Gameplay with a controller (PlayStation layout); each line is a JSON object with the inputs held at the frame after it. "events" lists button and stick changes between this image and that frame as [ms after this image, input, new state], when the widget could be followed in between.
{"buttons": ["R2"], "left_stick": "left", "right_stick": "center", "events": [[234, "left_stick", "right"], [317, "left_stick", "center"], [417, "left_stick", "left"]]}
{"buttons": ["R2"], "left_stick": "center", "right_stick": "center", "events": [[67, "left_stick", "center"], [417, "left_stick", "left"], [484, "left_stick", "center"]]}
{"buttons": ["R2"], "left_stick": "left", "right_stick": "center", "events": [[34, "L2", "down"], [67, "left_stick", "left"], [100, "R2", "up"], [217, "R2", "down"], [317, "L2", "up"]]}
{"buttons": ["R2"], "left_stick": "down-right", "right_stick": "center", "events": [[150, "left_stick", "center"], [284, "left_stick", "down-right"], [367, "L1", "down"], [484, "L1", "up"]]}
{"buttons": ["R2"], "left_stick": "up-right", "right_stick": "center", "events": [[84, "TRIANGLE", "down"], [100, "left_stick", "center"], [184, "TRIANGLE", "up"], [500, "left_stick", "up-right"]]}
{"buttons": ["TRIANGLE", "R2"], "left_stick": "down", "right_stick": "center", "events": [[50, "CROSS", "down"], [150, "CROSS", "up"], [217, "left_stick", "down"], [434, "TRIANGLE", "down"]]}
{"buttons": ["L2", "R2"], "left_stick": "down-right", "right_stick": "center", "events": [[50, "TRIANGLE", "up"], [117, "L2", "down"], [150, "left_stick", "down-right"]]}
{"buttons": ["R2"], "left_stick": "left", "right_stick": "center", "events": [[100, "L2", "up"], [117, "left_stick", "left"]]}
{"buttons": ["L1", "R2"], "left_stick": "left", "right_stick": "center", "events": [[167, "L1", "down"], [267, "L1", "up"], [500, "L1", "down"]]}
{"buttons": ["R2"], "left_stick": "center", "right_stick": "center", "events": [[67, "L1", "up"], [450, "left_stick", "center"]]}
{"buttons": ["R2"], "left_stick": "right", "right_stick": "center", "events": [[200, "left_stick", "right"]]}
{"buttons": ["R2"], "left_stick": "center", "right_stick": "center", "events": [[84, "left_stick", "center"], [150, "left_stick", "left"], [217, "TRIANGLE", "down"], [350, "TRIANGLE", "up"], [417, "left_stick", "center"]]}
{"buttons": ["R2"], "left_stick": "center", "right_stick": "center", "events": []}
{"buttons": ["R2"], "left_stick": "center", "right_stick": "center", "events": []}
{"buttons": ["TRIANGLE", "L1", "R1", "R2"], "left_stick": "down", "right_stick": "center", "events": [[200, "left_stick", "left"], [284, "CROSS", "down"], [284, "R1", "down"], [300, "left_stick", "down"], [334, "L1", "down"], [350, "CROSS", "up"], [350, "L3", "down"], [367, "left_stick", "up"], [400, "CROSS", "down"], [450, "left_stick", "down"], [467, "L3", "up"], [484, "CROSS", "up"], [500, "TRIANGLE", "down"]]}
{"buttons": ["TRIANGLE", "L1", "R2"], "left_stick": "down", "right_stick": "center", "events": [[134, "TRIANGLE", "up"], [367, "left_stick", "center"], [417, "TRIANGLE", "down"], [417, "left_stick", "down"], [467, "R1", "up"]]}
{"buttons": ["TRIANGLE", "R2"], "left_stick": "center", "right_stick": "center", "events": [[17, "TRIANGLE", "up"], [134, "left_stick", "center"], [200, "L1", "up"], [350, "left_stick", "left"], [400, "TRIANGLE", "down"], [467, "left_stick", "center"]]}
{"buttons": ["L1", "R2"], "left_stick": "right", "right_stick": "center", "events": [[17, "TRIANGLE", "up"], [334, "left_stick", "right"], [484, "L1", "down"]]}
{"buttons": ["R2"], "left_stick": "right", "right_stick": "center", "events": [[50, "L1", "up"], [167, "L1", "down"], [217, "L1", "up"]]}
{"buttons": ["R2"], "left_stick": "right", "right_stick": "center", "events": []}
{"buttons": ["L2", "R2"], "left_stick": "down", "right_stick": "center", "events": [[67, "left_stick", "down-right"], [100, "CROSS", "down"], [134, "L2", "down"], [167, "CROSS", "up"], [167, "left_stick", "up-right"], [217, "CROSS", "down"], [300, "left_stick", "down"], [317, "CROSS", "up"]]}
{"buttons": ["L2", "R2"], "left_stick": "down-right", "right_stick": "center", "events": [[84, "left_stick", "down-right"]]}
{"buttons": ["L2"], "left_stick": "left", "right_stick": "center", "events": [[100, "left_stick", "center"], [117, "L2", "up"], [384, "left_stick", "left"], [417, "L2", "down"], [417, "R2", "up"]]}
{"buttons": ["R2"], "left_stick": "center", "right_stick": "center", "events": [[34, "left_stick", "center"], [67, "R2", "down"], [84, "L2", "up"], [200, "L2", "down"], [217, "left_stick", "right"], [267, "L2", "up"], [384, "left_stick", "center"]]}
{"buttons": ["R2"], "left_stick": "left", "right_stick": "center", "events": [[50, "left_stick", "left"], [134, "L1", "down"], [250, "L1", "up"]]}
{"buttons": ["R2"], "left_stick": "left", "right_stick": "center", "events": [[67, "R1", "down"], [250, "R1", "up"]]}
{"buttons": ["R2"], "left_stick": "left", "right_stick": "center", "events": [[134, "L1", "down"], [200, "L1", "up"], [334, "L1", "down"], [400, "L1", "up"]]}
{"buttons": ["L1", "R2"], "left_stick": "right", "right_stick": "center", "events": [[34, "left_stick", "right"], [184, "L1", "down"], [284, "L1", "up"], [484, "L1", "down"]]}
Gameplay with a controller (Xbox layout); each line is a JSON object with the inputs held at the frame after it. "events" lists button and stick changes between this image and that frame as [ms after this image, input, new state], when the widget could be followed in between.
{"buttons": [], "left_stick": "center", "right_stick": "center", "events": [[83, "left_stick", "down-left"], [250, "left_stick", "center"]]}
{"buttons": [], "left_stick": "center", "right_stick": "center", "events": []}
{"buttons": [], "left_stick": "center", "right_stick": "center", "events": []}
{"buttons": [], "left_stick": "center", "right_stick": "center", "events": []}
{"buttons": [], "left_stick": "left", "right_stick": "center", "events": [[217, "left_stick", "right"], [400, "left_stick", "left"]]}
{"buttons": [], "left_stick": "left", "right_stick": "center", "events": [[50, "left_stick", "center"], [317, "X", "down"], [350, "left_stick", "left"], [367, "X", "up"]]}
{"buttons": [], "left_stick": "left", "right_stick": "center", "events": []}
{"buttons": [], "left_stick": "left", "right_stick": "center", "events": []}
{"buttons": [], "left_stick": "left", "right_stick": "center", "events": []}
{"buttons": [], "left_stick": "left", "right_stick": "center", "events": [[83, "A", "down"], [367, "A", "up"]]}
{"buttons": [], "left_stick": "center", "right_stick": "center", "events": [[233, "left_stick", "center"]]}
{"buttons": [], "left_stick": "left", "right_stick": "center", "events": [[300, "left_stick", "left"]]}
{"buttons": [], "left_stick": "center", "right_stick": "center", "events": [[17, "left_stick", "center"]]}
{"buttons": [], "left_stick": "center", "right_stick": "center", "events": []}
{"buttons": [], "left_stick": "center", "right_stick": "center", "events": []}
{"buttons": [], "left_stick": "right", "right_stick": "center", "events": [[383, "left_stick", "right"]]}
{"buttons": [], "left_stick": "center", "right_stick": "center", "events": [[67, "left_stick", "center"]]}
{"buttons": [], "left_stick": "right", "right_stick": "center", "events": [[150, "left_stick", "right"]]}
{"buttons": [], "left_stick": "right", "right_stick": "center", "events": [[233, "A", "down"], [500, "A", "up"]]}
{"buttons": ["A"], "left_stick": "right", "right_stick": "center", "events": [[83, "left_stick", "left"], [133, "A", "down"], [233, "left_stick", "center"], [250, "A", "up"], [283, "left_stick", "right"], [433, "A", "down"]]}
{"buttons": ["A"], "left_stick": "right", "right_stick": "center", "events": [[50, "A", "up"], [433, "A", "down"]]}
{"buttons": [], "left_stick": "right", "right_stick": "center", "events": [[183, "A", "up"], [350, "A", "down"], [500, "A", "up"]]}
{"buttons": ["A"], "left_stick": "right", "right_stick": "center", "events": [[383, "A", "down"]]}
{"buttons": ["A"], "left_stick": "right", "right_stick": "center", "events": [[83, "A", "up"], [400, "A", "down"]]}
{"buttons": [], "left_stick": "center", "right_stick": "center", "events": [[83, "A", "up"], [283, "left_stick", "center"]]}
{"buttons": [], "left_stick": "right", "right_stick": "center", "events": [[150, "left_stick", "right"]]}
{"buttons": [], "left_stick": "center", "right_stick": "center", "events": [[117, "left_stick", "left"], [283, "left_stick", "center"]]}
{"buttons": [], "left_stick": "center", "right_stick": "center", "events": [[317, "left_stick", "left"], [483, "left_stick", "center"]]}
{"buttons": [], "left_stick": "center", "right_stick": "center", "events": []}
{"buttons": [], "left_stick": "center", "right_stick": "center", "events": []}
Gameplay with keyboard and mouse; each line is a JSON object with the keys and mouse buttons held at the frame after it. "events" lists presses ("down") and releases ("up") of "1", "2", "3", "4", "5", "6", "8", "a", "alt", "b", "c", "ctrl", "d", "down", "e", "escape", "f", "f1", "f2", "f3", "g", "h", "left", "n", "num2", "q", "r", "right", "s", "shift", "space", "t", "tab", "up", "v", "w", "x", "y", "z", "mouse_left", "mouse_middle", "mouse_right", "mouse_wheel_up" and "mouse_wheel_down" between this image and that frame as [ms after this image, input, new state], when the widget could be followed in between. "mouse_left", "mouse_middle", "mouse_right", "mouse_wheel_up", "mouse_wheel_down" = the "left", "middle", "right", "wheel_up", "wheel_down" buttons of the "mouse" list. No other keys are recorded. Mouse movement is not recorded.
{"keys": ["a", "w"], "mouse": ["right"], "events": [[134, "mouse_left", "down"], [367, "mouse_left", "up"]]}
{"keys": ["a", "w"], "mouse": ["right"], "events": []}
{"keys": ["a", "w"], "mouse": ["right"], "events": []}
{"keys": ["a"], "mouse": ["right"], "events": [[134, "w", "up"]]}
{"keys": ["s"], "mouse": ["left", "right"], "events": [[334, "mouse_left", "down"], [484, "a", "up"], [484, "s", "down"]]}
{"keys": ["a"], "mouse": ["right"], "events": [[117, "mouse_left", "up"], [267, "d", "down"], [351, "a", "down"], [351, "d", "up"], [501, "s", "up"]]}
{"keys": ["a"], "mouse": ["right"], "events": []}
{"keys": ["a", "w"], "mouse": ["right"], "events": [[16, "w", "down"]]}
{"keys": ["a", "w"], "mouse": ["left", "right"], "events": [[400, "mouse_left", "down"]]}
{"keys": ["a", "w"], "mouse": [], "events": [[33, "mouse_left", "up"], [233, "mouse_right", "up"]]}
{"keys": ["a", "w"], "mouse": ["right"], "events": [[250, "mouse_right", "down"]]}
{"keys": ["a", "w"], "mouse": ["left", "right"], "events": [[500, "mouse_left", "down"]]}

- [Instructions to follow] Scanning the data above, copy out every line where "inputs" is found.

- [Written solution]
Gameplay with a controller (PlayStation layout); each line is a JSON object with the inputs held at the frame after it. "events" lists button and stick changes between this image and that frame as [ms after this image, input, new state], when the widget could be followed in between.
Gameplay with a controller (Xbox layout); each line is a JSON object with the inputs held at the frame after it. "events" lists button and stick changes between this image and that frame as [ms after this image, input, new state], when the widget could be followed in between.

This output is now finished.